- Dataset records:
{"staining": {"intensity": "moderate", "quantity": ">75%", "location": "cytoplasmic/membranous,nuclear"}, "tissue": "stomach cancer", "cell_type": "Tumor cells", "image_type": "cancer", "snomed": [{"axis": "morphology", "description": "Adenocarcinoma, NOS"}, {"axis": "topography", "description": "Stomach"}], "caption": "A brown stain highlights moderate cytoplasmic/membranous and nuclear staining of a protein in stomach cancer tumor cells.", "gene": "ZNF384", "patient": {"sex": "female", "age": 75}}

--

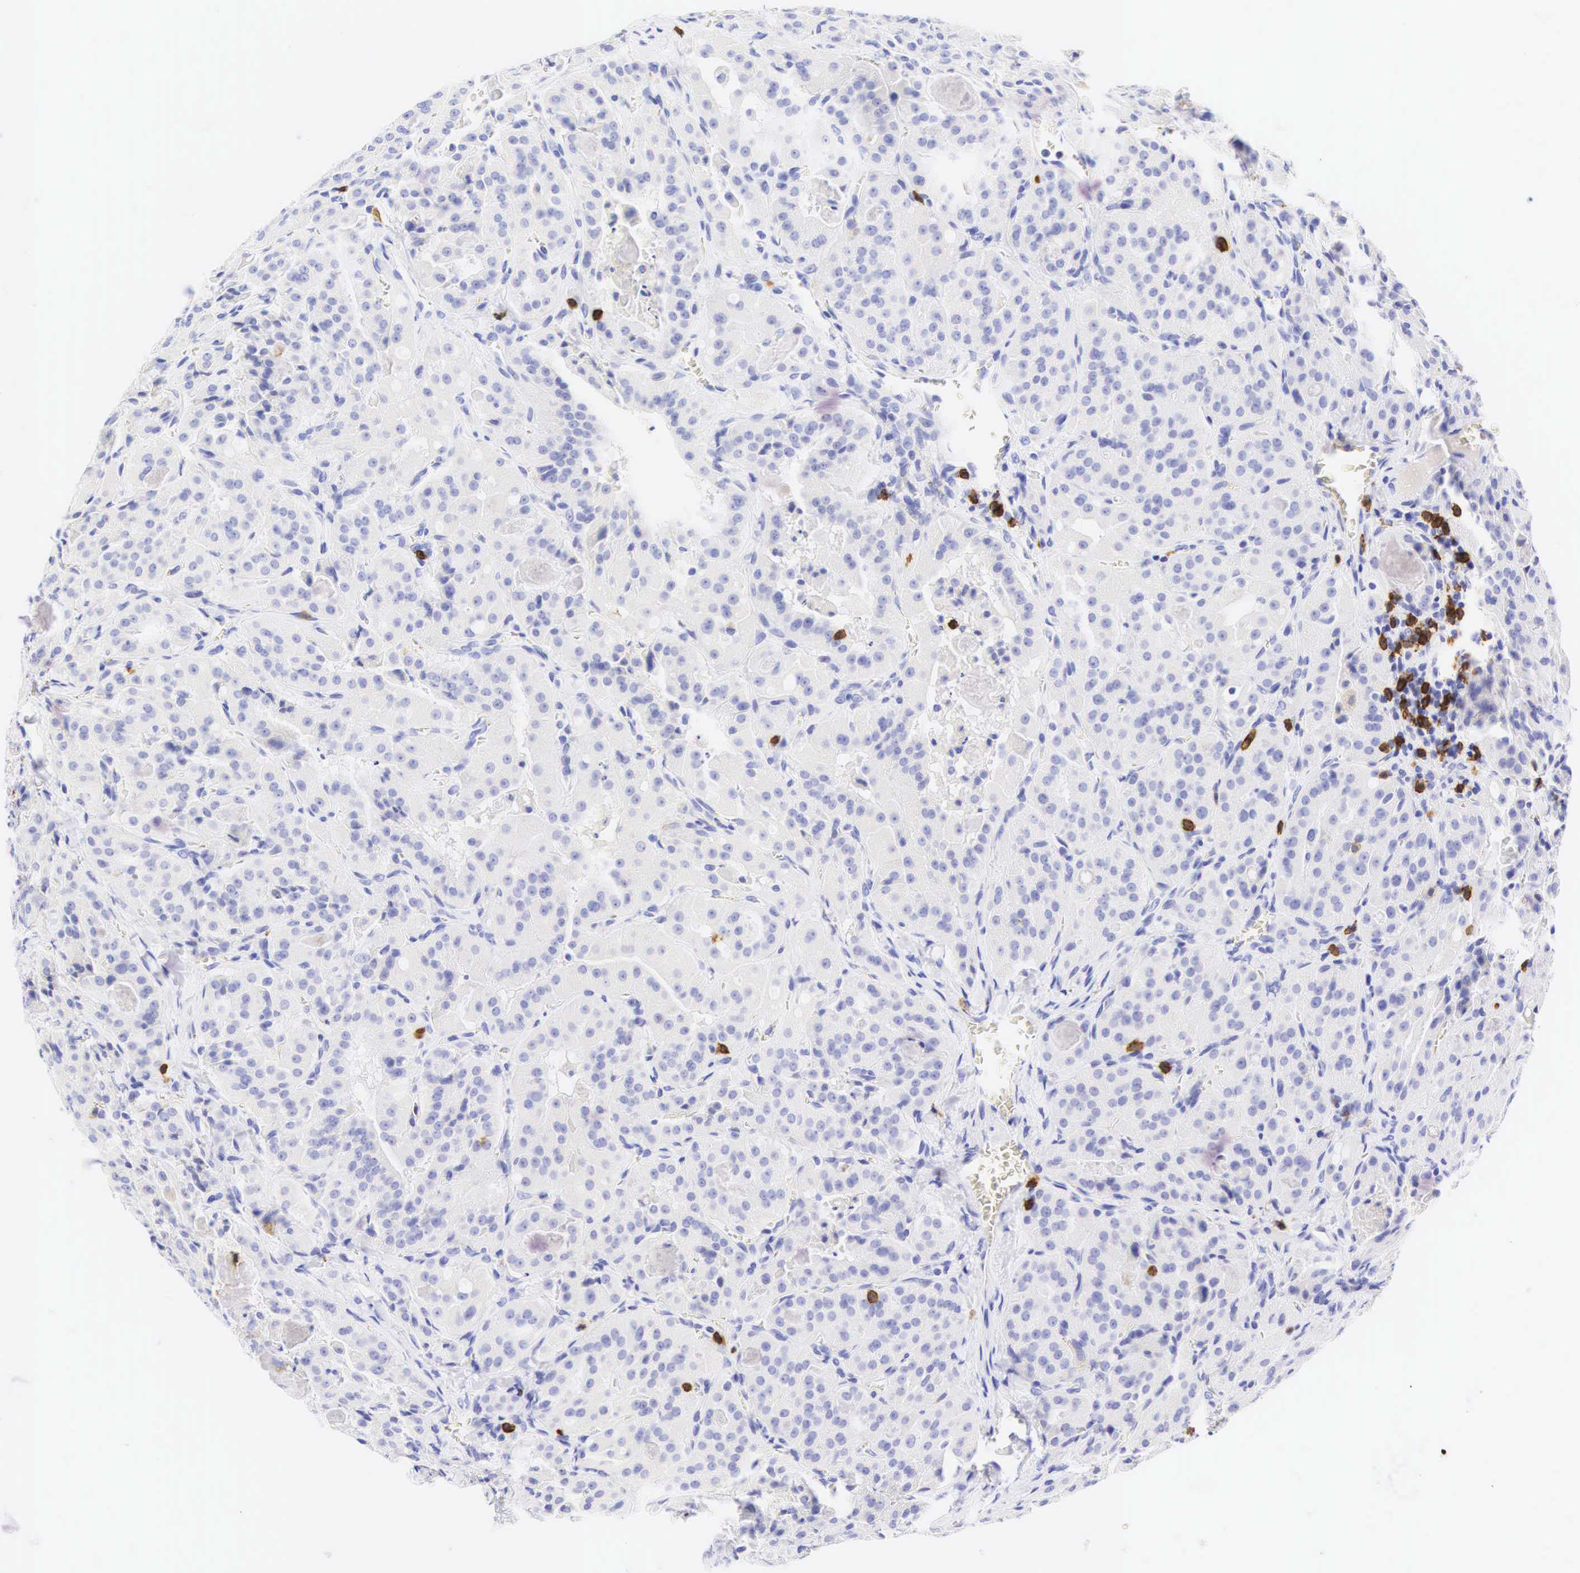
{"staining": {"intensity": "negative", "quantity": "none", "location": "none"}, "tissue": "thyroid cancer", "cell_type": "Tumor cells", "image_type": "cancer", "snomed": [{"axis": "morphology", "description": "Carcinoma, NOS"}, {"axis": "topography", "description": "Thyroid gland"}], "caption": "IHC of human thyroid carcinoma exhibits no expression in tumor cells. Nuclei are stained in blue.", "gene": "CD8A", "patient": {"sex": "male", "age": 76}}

* * *

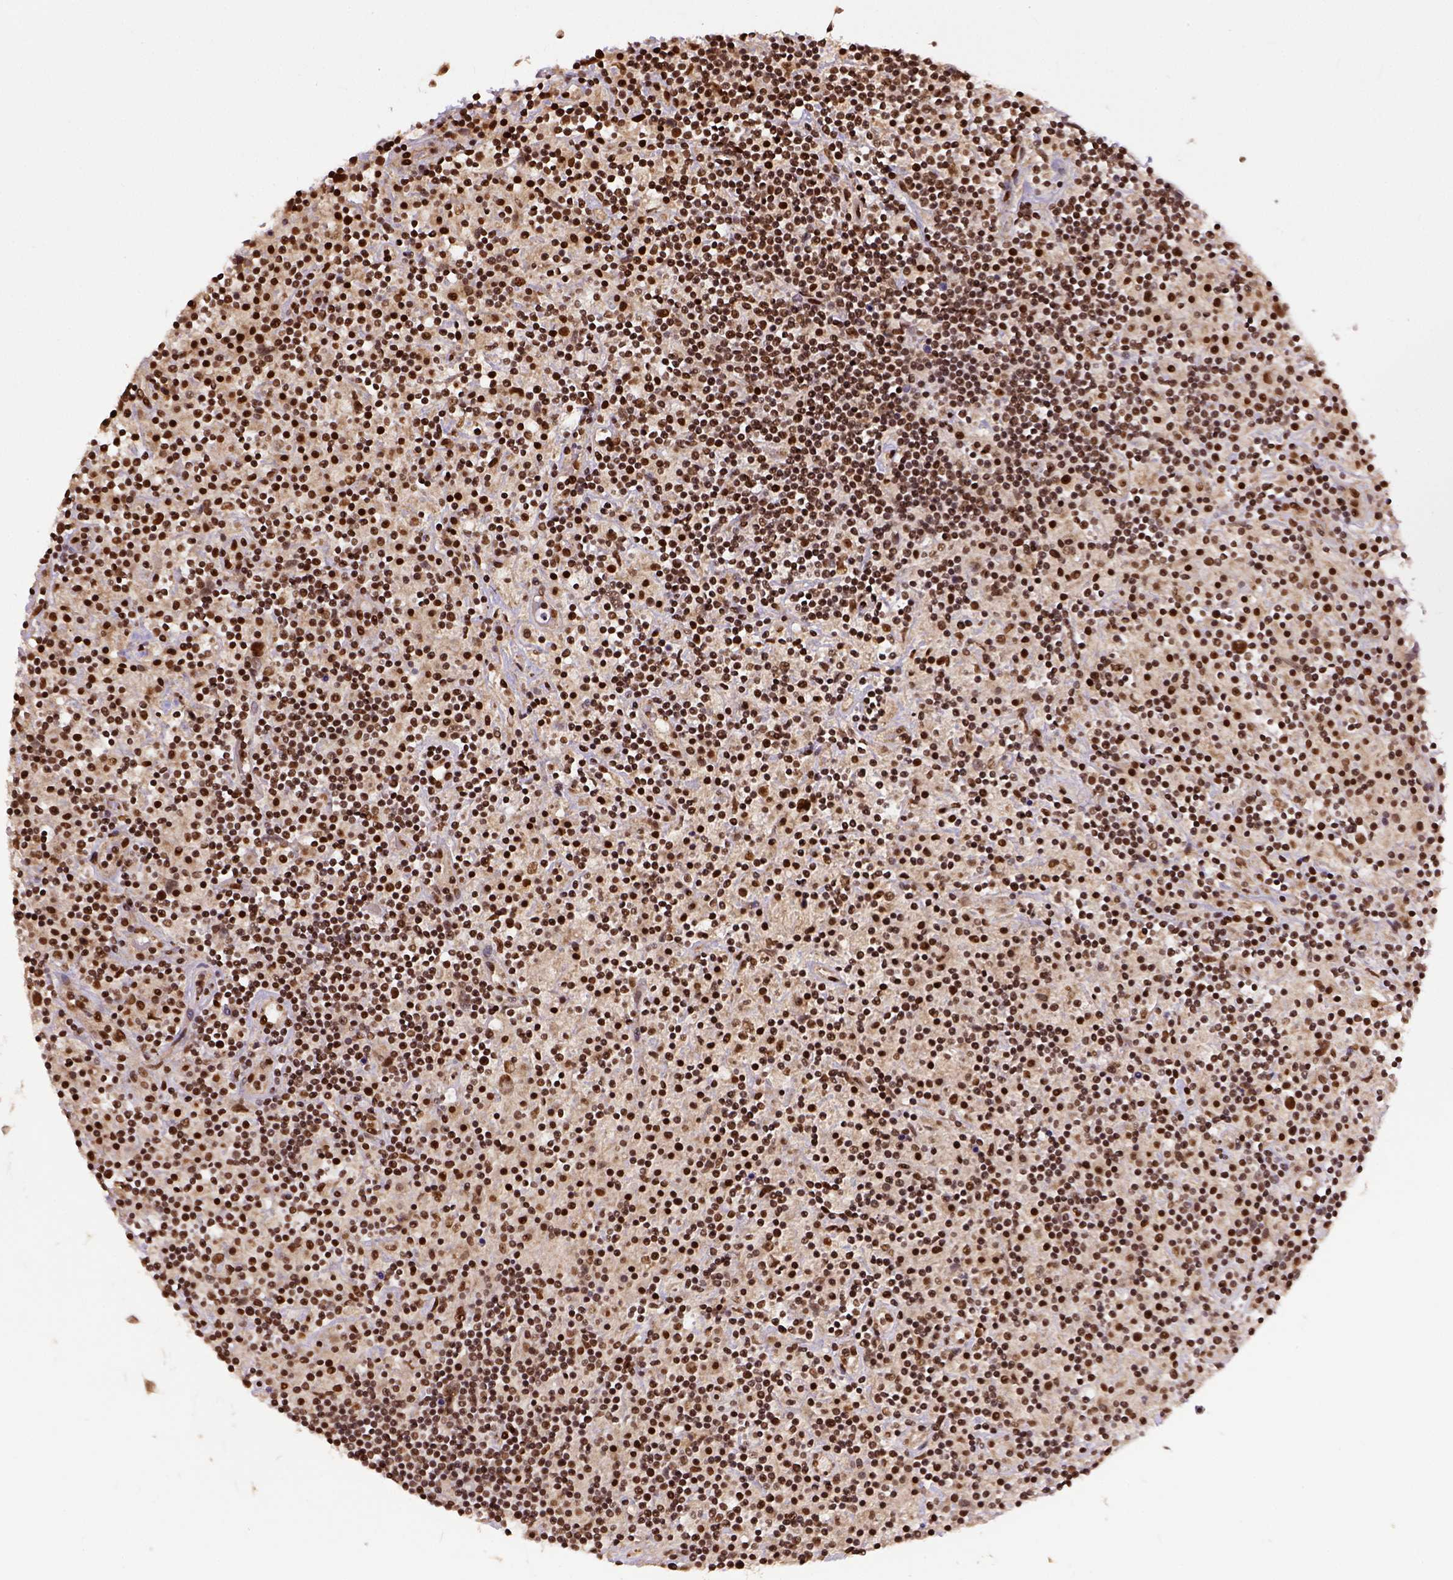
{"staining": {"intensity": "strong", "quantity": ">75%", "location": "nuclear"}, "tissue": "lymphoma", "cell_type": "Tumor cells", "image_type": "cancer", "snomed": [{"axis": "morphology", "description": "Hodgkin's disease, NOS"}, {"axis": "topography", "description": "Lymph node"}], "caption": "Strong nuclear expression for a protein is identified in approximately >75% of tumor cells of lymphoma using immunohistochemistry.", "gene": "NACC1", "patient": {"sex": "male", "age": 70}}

- Instructions for the task: Find the string "expression" in the material above. Then copy each line that has it.

- Solution:
{"staining": {"intensity": "negative", "quantity": "none", "location": "none"}, "tissue": "thyroid cancer", "cell_type": "Tumor cells", "image_type": "cancer", "snomed": [{"axis": "morphology", "description": "Carcinoma, NOS"}, {"axis": "topography", "description": "Thyroid gland"}], "caption": "IHC of human thyroid carcinoma exhibits no expression in tumor cells. Nuclei are stained in blue.", "gene": "CD8A", "patient": {"sex": "male", "age": 76}}
{"staining": {"intensity": "strong", "quantity": ">75%", "location": "nuclear"}, "tissue": "lymphoma", "cell_type": "Tumor cells", "image_type": "cancer", "snomed": [{"axis": "morphology", "description": "Hodgkin's disease, NOS"}, {"axis": "topography", "description": "Lymph node"}], "caption": "Strong nuclear expression for a protein is identified in approximately >75% of tumor cells of lymphoma using immunohistochemistry.", "gene": "NACC1", "patient": {"sex": "male", "age": 70}}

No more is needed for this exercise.